Дерик слышал ее тихое сопение, тихий всхлип и хотел опять ворваться, не дать ей больше плакать, не дать ей больше страдать. Но теперь его гордость мужчины не позволяла ему это сделать, он не должен быть тряпкой, подкаблучником. Но она не должна плакать! Сердце разрывалось от чувств, тревоги за нее. Ведь сейчас он ее обидел, оставил одну. Он больше не даст ей это делать, сейчас он должен все это остановить, но как? Его никогда не учили быть нежным и ласковым, его никогда не учили любить. Женщина должна быть покорной, нежной, а мужчина сильным. Но перед ним женщина прошедшая так много, так много горя отражается на ее теле. Должен ли он сейчас оставить ее одну? Сможет ли?
Дарая плачет, слезы застилают глаза, слезы обиды, горечи. Когда ее рывком подняли и прижали к телу, такому горячему, что будто она прижалась к солнцу, она очнулась, а ее уже целовали, целовали глаза, лоб, нос, щеки, плавно переходя к губам. Ее пили как нектар, сладкий нектар, который слаще патоки, слаще меда. Его руки гуляли по ее телу, вжимая ее в его горячее тело налитое желанием успокоить, защитить, перебирали ее волосы, успокаивая и давая защиту.
– Не плачь, мы все исправим, обещаю.
И так хотелось этому верить, так хотелось поверить этому мужчине, что ее жизнь не будет плодом ее сна, не станет ее уходом, ее пыткой.
– Теперь все будет по-другому. Обещаю.
А она плакала, говорить она не могла, гордо сдавил спазм, толи от боли, толи от слез, толи от радости, что есть тот кто решил взять на себя ее боль, кто согласился хоть на секунду чуть чуть смягчить ее, снять с нее эту пелену. Она закрыла глаза и отдалась на волю его рукам, губам и плакала, ее слезы вытирал он, нежно и ласково глядя в ее закрытые глаза. Потом положив ее на кровать, накрыл одеялом и вышел из комнаты, ничего не требуя и не прося, просто вышел, оставив ее одну, но еще ощущающую на своем теле его руки, такие нежные, ласковые.
Глава 6
Благо не в том, чтобы жизнь была долгой,
а в том, как ею распорядиться:
может случится, да и случается нередко,
что живущий долго проживает мало.
(Луций Анней Сенека)
– Разберусь на месте, составление планов никогда не было моей сильной чертой характера, – сквозь зубы говорит себе Дарая и выходит из комнаты полностью одетая для поездки.

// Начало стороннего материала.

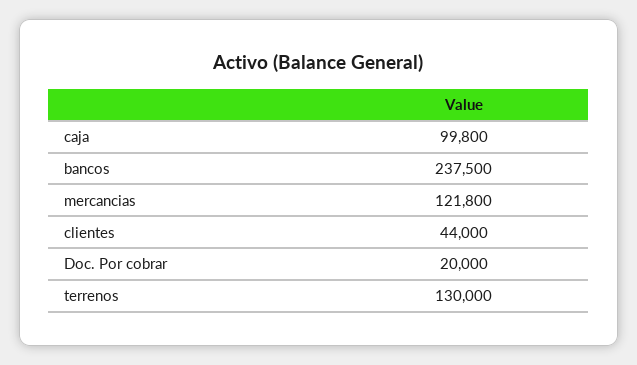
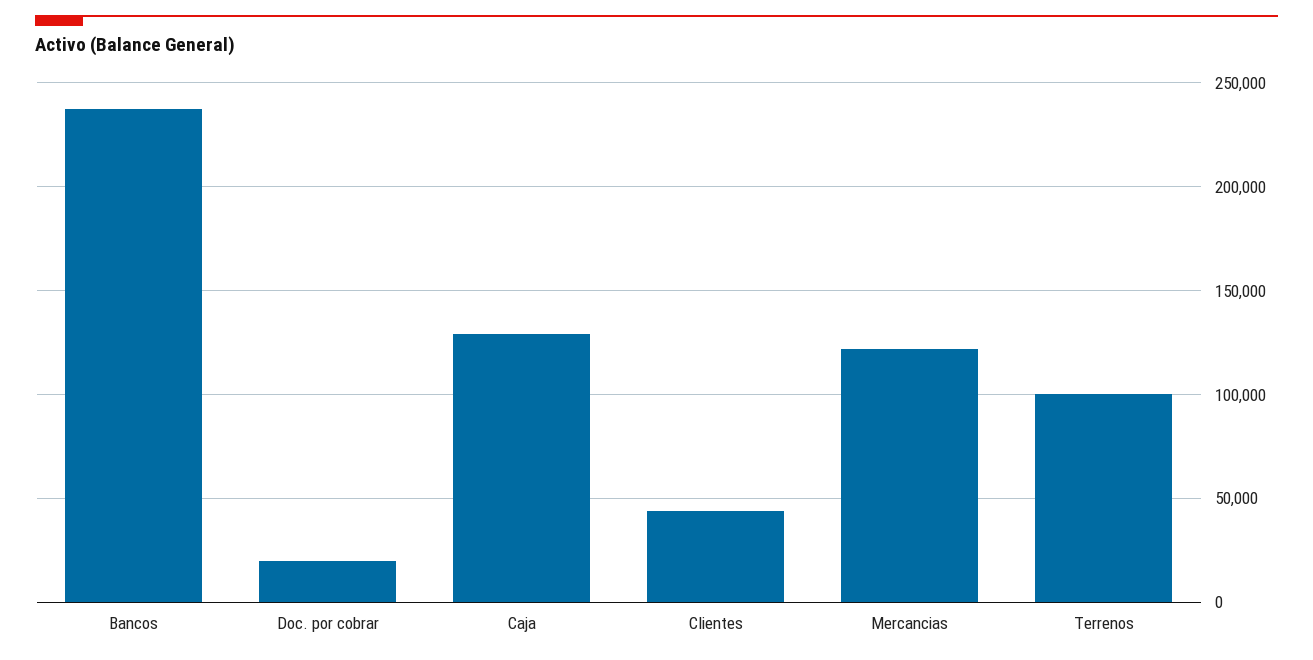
  {
-   "caja": 99800,
+   "caja": 130000,
    "bancos": 237500,
    "mercancias": 121800,
    "clientes": 44000,
    "Doc. Por cobrar": 20000,
-   "terrenos": 130000
+   "terrenos": 100000
  }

На ней теплое платье, темных тонов, ну да не такое шикарное как требуют законы ковена, но ведь она и не в ковен летит, она летит на прием к императору драконов, а ему и так сойдет. Уже на выходе из замка, где собрались все слуги она набрасывает на плечи меховую накидку, благополучно выходит и застывает широко открыв глаза. Перед ней стоит огромный черный дракон, на утреннем солнце черная чешуя отливает как оникс, каждая чешуйка будто начищена до блеска. Огромные изумрудные глаза с вертикальным зрачком наблюдают за девушкой, за каждым ее движением, мимикой, и кажется даже с прищуром каким-то. Нравится, наверное, ее удивление и восторг этой красотой.
Дарая сделала шаг вперед и дракон опустился на передние лапы, склонил голову и протянул вперед левую лапу. Девушка никогда не забиралась на дракона, она даже не знала куда ей нужно сесть, чтобы не упасть с него.
– Госпожа, я помогу вам, – рядом оказался молодой солдат, как помнила Дарая камердинер Дерика. Кивок головы и ей рассказывают как лучше сесть, за что держаться и как вообще забраться на дракона.
– Понятно в общих чертах. Спасибо за помощь, – она кивком головы отпускает молодого дракона и приподняв подол юбки поднимается по огромной лапе, ощущая ступнями каждую чешуйку, а потом понимая, что ее никто не предупредил, что юбка должна была быть широкой, или вообще лучше быть в брюках, понимает, что сидеть придется спустив ноги с одной стороны.
Она уселась куда ей сказали, ухватилась одной рукой за проходящий по всему позвоночнику гребень, состоящий из широких с ее ладонь чешуек выступающих над кожей шеи и помахала рукой стоящим у замка людям, пытаясь передать им поддержку, да и себе получить хоть толику ее же.